(Data extracted from a collection)
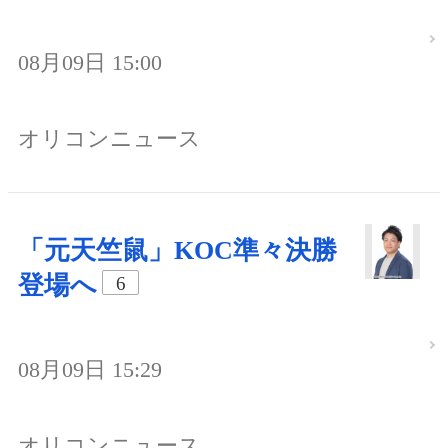
08月09日 15:00
オリコンニュース
「元天竺鼠」KOC準々決勝
登場へ
6
08月09日 15:29
オリコンニュース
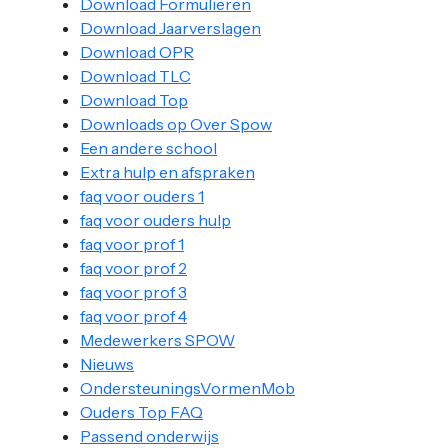
Download Formulieren
Download Jaarverslagen
Download OPR
Download TLC
Download Top
Downloads op Over Spow
Een andere school
Extra hulp en afspraken
faq voor ouders 1
faq voor ouders hulp
faq voor prof 1
faq voor prof 2
faq voor prof 3
faq voor prof 4
Medewerkers SPOW
Nieuws
OndersteuningsVormenMob
Ouders Top FAQ
Passend onderwijs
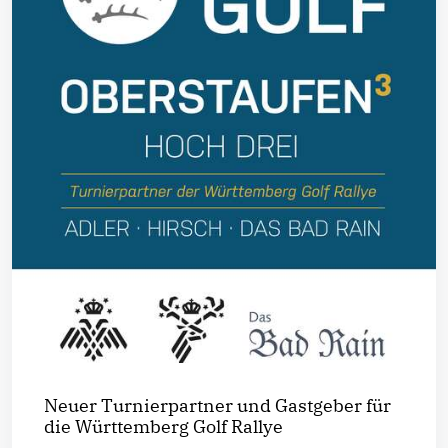
Neuer Turnierpartner und Gastgeber für
die Württemberg Golf Rallye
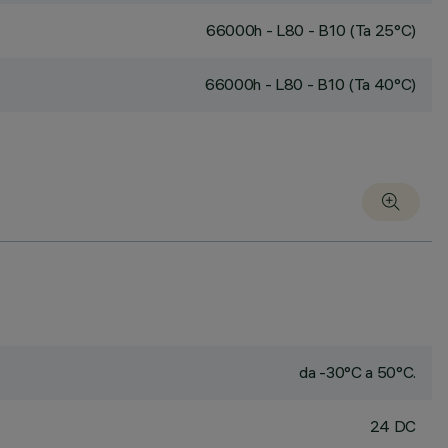
66000h - L80 - B10 (Ta 25°C)
66000h - L80 - B10 (Ta 40°C)
da -30°C a 50°C.
24 DC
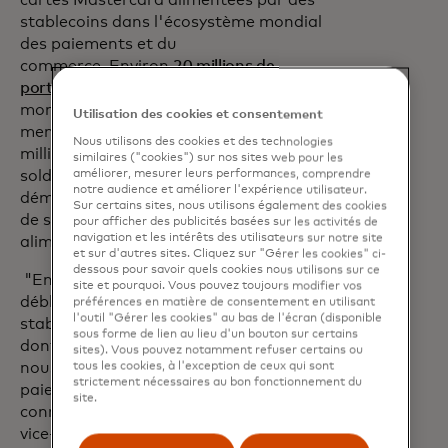
cartes Mastercard alimentées par des
stablecoins dans l'écosystème mondial
des paiements et du
commerce. Environ
20 millions de
portefeuilles cryptographiques
dans le
monde effectuent des transactions
Utilisation des cookies et consentement
mensuelles en stablecoins, et 120
Nous utilisons des cookies et des technologies
millions d'entre eux détiennent des
similaires ("cookies") sur nos sites web pour les
soldes en stablecoins. Cette ampleur
améliorer, mesurer leurs performances, comprendre
notre audience et améliorer l'expérience utilisateur.
démontre l'importance de la demande
Sur certains sites, nous utilisons également des cookies
de solutions de dépenses accessibles
pour afficher des publicités basées sur les activités de
navigation et les intérêts des utilisateurs sur notre site
alimentées par des actifs numériques.
et sur d'autres sites. Cliquez sur "Gérer les cookies" ci-
dessous pour savoir quels cookies nous utilisons sur ce
"En fournissant des solutions qui
site et pourquoi. Vous pouvez toujours modifier vos
débloquent l'utilité et l'ubiquité du
préférences en matière de consentement en utilisant
l'outil "Gérer les cookies" au bas de l'écran (disponible
stablecoin, nous redéfinissons la façon
sous forme de lien au lieu d'un bouton sur certains
dont l'argent circule dans le monde et
sites). Vous pouvez notamment refuser certains ou
nous entraînons un changement dans les
tous les cookies, à l'exception de ceux qui sont
strictement nécessaires au bon fonctionnement du
paiements tels que nous les
site.
connaissons", a déclaré Scott Abrahams,
vice-président exécutif, Partenariats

## [AIM OF THE EXERCISE]
Type out each line of the records above exactly, skipping any pictures.

## [TASK ANSWER]
08月09日 15:00
オリコンニュース
「元天竺鼠」KOC準々決勝
登場へ
6
08月09日 15:29
オリコンニュース
Download Formulieren
Download Jaarverslagen
Download OPR
Download TLC
Download Top
Downloads op Over Spow
Een andere school
Extra hulp en afspraken
faq voor ouders 1
faq voor ouders hulp
faq voor prof 1
faq voor prof 2
faq voor prof 3
faq voor prof 4
Medewerkers SPOW
Nieuws
OndersteuningsVormenMob
Ouders Top FAQ
Passend onderwijs
Neuer Turnierpartner und Gastgeber für
die Württemberg Golf Rallye
66000h - L80 - B10 (Ta 25°C)
66000h - L80 - B10 (Ta 40°C)
da -30°C a 50°C.
24 DC
cartes Mastercard alimentées par des
stablecoins dans l'écosystème mondial
des paiements et du
commerce. Environ
20 millions de
portefeuilles cryptographiques
dans le
monde effectuent des transactions
Utilisation des cookies et consentement
mensuelles en stablecoins, et 120
Nous utilisons des cookies et des technologies
millions d'entre eux détiennent des
similaires ("cookies") sur nos sites web pour les
soldes en stablecoins. Cette ampleur
améliorer, mesurer leurs performances, comprendre
notre audience et améliorer l'expérience utilisateur.
démontre l'importance de la demande
Sur certains sites, nous utilisons également des cookies
de solutions de dépenses accessibles
pour afficher des publicités basées sur les activités de
navigation et les intérêts des utilisateurs sur notre site
alimentées par des actifs numériques.
et sur d'autres sites. Cliquez sur "Gérer les cookies" ci-
dessous pour savoir quels cookies nous utilisons sur ce
"En fournissant des solutions qui
site et pourquoi. Vous pouvez toujours modifier vos
débloquent l'utilité et l'ubiquité du
préférences en matière de consentement en utilisant
l'outil "Gérer les cookies" au bas de l'écran (disponible
stablecoin, nous redéfinissons la façon
sous forme de lien au lieu d'un bouton sur certains
dont l'argent circule dans le monde et
sites). Vous pouvez notamment refuser certains ou
nous entraînons un changement dans les
tous les cookies, à l'exception de ceux qui sont
strictement nécessaires au bon fonctionnement du
paiements tels que nous les
site.
connaissons", a déclaré Scott Abrahams,
vice-président exécutif, Partenariats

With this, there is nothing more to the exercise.